Computing gadgets don't last long enough. I wanted to write a lot about this, but since I don't have good answers, I figured I might as well just pose some questions.
All the time, we're throwing out something that still works, because there's something new that works better.
Working better is great! Faster chips and better screens and cameras make our lives easier and help us make cool new stuff.
I used to work near people designing processors, so I know it's plenty hard just to keep that part of the system progressing. And I know that newer stuff will use less energy, which is great. I know that people designing data centers think hard about their efficiency, and upgrade ruthlessly to improve it.
But how carefully are we considering the impact of getting rid of all that old equipment? How do we compare whether it's really, globally, ethically, better to improve speed & efficiency vs. just keep using old stuff? How do we factor in things like resources mined in conflict zones?

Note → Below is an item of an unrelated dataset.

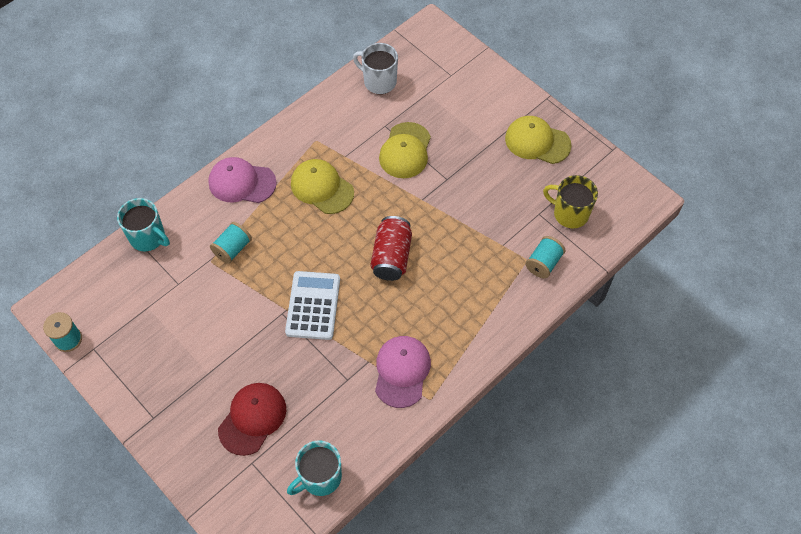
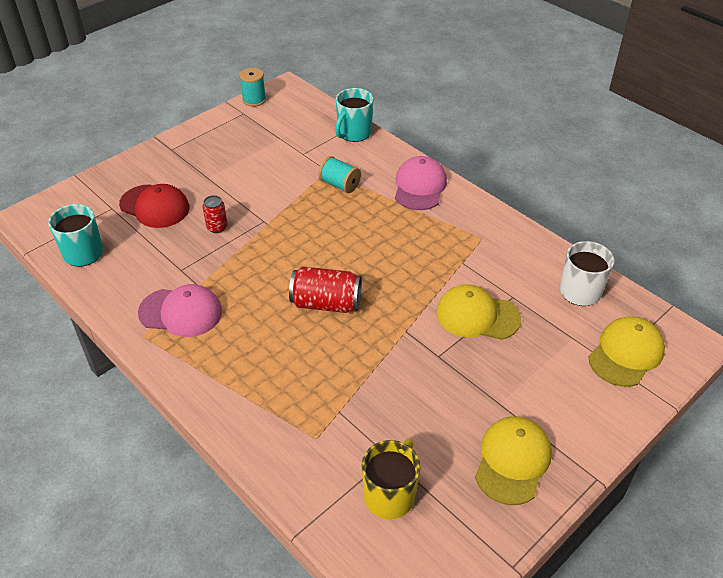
camera: 90 degrees right, 15 degrees down
(289, 354) = (217, 227): none -> red can
(313, 305) = (270, 242): white calculator -> none
(322, 188) = (417, 245): yellow cap -> yellow cap (626, 353)
(543, 263) = (309, 457): turquoise spool -> none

I recently remodeled a house, and among all the advice I read, I remember this best: "The greenest building material is the one that's already there." (It was about floors. We put in new bamboo anyway. That old parquet was awful, but I hope the new stuff stays there for a hundred years or more.)
I know that designing e.g., a great modern smartphone, is extremely difficult, even 'only' considering functionality, space and power constraints. Designing something that small and integrated that could still be upgraded partially, keeping around parts that still work, sounds near impossible, but wouldn't it be great? It sounds like a fun challenge.